During the early 90's, when Mr. Cheney was a fellow at the American Enterprise Institute, Mr. Chalabi was in a full courtship press with Washington's conservative and journalistic elites. He saw them as a springboard for his triumphant return to Iraq.

After 9/11, his passionate desire to take out Saddam coincided with that of conservatives. All they needed for their belli was a casus, so Mr. Chalabi obligingly conned the neocons.

He hoodwinked his pals Dick Cheney, Paul Wolfowitz and Richard Perle into believing Iraq would be a flowery cakewalk to democracy.

A wily expert in the politics of the bazaar, he knew he had to sell his scheme on what was good for Americans and their security. He was happy to funnel information to the vice president that painted a picture of Saddam hunkered on a hair-raising stockpile of W.M.D. His group, the Iraqi National Congress, tried to spin our government and media through its "information collection program." Intelligence officials now say that the prewar information provided to Washington by this group was suspect and useless, even disinformation.

But here's the wild thing: the propaganda program was underwritten by U.S. government funds. So Americans paid Ahmad Chalabi to gull them into a war that is costing them a billion a week — and a precious human cost. Cops dealing with their snitches check out the information better than the Bush administration did.

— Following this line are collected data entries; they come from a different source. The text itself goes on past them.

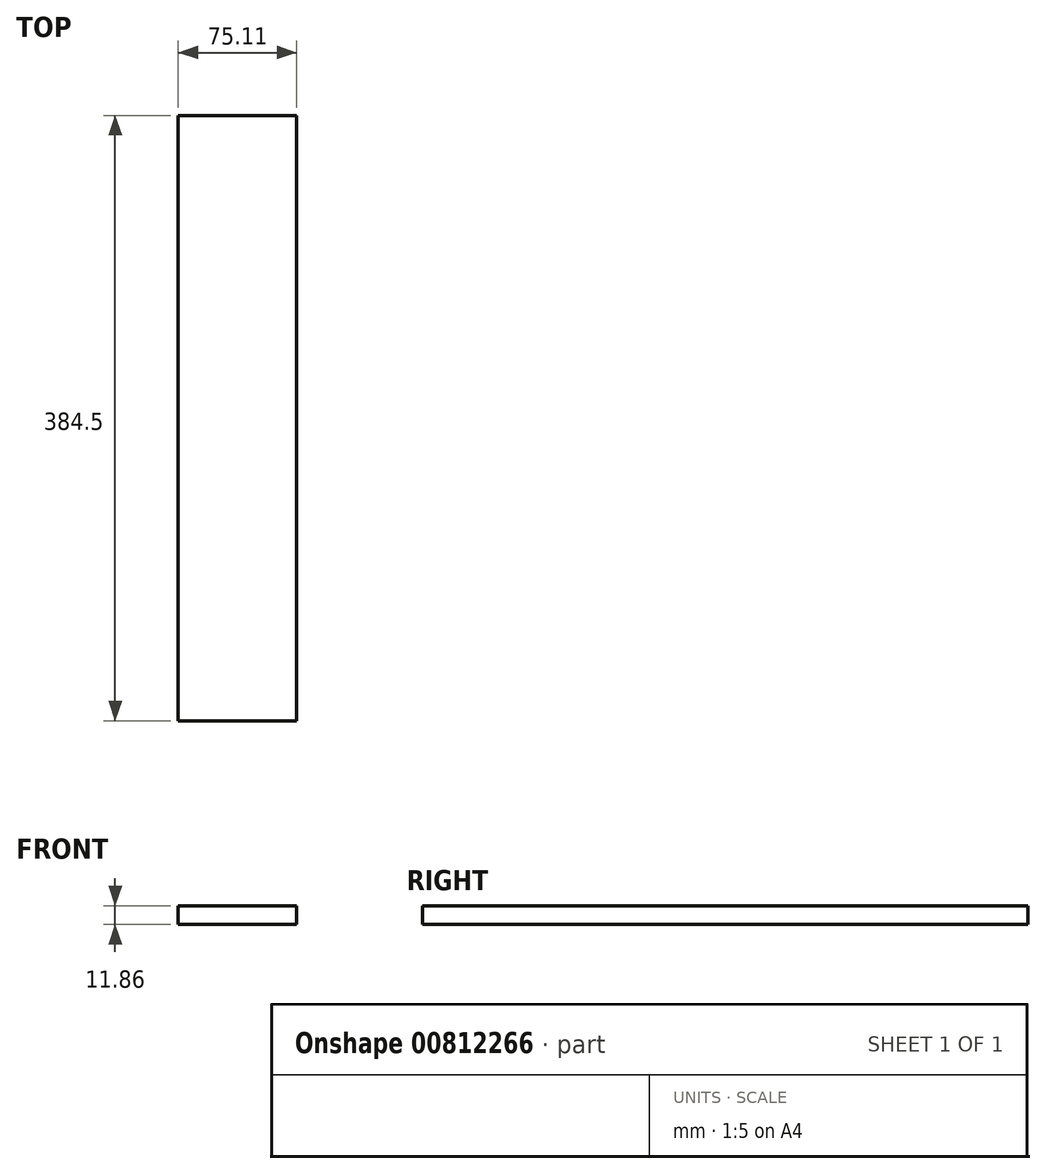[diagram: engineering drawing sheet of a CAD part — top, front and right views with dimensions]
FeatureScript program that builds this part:
annotation { "Feature Type Name" : "Feature", "Feature Type Description" : "" }
export const myFeature = defineFeature(function(context is Context, id is Id, definition is map)
    precondition{}
    {
        {
            var Q0;
            Q0=qCreatedBy(makeId("Front.planeOp"),FACE);
            var sketch = newSketch(context, id + "F0", { "sketchPlane" : qUnion([Q0])});
            skLineSegment(sketch, "E0.bottom", {"start": v(-27.83, 11.86) * mm, "end": v(47.28, 11.86) * mm});
            skLineSegment(sketch, "E0.top", {"start": v(-27.83, 0) * mm, "end": v(47.28, 0) * mm});
            skLineSegment(sketch, "E0.left", {"start": v(-27.83, 11.86) * mm, "end": v(-27.83, 0) * mm});
            skLineSegment(sketch, "E0.right", {"start": v(47.28, 11.86) * mm, "end": v(47.28, 0) * mm});
            skSolve(sketch);
        }
        {
            var Q0;
            Q0=makeQuery(id+"F0.imprint","IMPRINT",FACE,{"disambiguationData":[TD([[makeQuery(id+"F0.imprint","IMPRINT",EDGE,{"derivedFrom":sQuery(id+"F0.wireOp",EDGE,"E0.bottom")}),-1.0]])]});
            extrude(context, id + "F1", {"entities" : qUnion([Q0]), "depth" : 74.5 * mm, "offsetDistance" : 25 * mm});
        }
        {
            var Q0;
            Q0=makeQuery(id+"F1.opExtrude","CAP_FACE",FACE,{"disambiguationData":[OSD([sQuery(id+"F0.wireOp",EDGE,"E0.bottom"),sQuery(id+"F0.wireOp",EDGE,"E0.top"),sQuery(id+"F0.wireOp",EDGE,"E0.left"),sQuery(id+"F0.wireOp",EDGE,"E0.right")])],"isStart":true});
            extrude(context, id + "F2", {"entities" : qUnion([Q0]), "operationType" : NewBodyOperationType.ADD, "depth" : 310 * mm, "offsetDistance" : 25 * mm});
        }
    });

Mr. Chalabi's séances swayed the political set, the intelligence set and the journalistic set. In an effect Senator Bob Graham dubs "incestuous amplification," the bogus stories spewed by Iraqi exiles and defectors ricocheted through an echo chamber of government and media, making it sound as if multiple, reliable sources were corroborating the same story. Rather, one self-interested source was replicating like computer spam.

The C.I.A. was stung to find out its analysts had mistakenly thought that Iraq weapons information had been confirmed by multiple sources, when it came from only a single source; that analysts had relied on a fabricating Iraqi defector and spin material from Iraqi exiles; and that this blather made its way into documents and speeches used by the Bush administration to justify war. George Tenet ordered a major change in procedure last week, removing barricades so that analysts can know more about the identities of clandestine agents' sources, and their possible motives.

But even incestuous amplification could not have drowned out reality if Bush officials had not glommed onto the Chalabi flummery for their own reasons — to feed their fantasies about refashioning America's power, psyche and military, and making over the Middle East in our image.

Swept up in big dreams, the foreign policy dream team became dupes in Ahmad Chalabi's big con.